* EXERCISE DETAILS: Update the stretch from the line containing "報告顯示，歐洲大部分地區氣溫均高於平均水準，其中東歐和俄羅" through the line containing "会化培训服务的市场趋势及需求，天堰公司兴建了拥有价值一亿元的培训" so that "伊比利半島" becomes "伊比利亞半島", leaving everything else unchanged, and give back only those lines.

START RECORD SET

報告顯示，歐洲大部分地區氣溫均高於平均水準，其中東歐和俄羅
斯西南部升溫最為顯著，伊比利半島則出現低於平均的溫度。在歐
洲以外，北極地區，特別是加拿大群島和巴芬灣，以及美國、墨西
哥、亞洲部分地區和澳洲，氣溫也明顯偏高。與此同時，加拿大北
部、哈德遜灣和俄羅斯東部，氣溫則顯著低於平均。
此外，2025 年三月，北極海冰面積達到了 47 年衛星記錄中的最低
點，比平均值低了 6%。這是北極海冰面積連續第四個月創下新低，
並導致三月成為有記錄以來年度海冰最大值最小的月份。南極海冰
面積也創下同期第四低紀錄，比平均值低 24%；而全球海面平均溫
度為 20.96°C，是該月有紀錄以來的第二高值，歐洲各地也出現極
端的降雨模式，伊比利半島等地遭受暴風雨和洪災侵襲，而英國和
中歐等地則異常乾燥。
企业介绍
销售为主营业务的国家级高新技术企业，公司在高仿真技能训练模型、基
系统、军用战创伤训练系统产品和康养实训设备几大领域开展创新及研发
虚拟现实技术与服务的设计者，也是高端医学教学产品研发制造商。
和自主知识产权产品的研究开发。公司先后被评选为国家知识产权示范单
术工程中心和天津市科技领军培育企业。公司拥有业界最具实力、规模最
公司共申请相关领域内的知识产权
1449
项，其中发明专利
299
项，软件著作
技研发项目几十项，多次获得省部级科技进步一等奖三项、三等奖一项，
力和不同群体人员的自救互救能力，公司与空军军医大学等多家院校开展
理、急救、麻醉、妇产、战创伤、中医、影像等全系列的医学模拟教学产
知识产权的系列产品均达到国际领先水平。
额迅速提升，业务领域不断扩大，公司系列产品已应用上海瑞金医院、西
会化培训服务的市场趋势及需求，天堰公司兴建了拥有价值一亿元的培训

END RECORD SET
START RECORD SET

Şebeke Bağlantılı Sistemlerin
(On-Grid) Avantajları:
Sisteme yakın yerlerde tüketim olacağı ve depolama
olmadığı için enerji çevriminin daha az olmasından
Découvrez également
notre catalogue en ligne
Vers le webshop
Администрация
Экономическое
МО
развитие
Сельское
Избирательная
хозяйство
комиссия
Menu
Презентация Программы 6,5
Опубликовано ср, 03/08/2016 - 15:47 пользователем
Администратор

END RECORD SET

* YOUR RESPONSE:
報告顯示，歐洲大部分地區氣溫均高於平均水準，其中東歐和俄羅
斯西南部升溫最為顯著，伊比利亞半島則出現低於平均的溫度。在歐
洲以外，北極地區，特別是加拿大群島和巴芬灣，以及美國、墨西
哥、亞洲部分地區和澳洲，氣溫也明顯偏高。與此同時，加拿大北
部、哈德遜灣和俄羅斯東部，氣溫則顯著低於平均。
此外，2025 年三月，北極海冰面積達到了 47 年衛星記錄中的最低
點，比平均值低了 6%。這是北極海冰面積連續第四個月創下新低，
並導致三月成為有記錄以來年度海冰最大值最小的月份。南極海冰
面積也創下同期第四低紀錄，比平均值低 24%；而全球海面平均溫
度為 20.96°C，是該月有紀錄以來的第二高值，歐洲各地也出現極
端的降雨模式，伊比利亞半島等地遭受暴風雨和洪災侵襲，而英國和
中歐等地則異常乾燥。
企业介绍
销售为主营业务的国家级高新技术企业，公司在高仿真技能训练模型、基
系统、军用战创伤训练系统产品和康养实训设备几大领域开展创新及研发
虚拟现实技术与服务的设计者，也是高端医学教学产品研发制造商。
和自主知识产权产品的研究开发。公司先后被评选为国家知识产权示范单
术工程中心和天津市科技领军培育企业。公司拥有业界最具实力、规模最
公司共申请相关领域内的知识产权
1449
项，其中发明专利
299
项，软件著作
技研发项目几十项，多次获得省部级科技进步一等奖三项、三等奖一项，
力和不同群体人员的自救互救能力，公司与空军军医大学等多家院校开展
理、急救、麻醉、妇产、战创伤、中医、影像等全系列的医学模拟教学产
知识产权的系列产品均达到国际领先水平。
额迅速提升，业务领域不断扩大，公司系列产品已应用上海瑞金医院、西
会化培训服务的市场趋势及需求，天堰公司兴建了拥有价值一亿元的培训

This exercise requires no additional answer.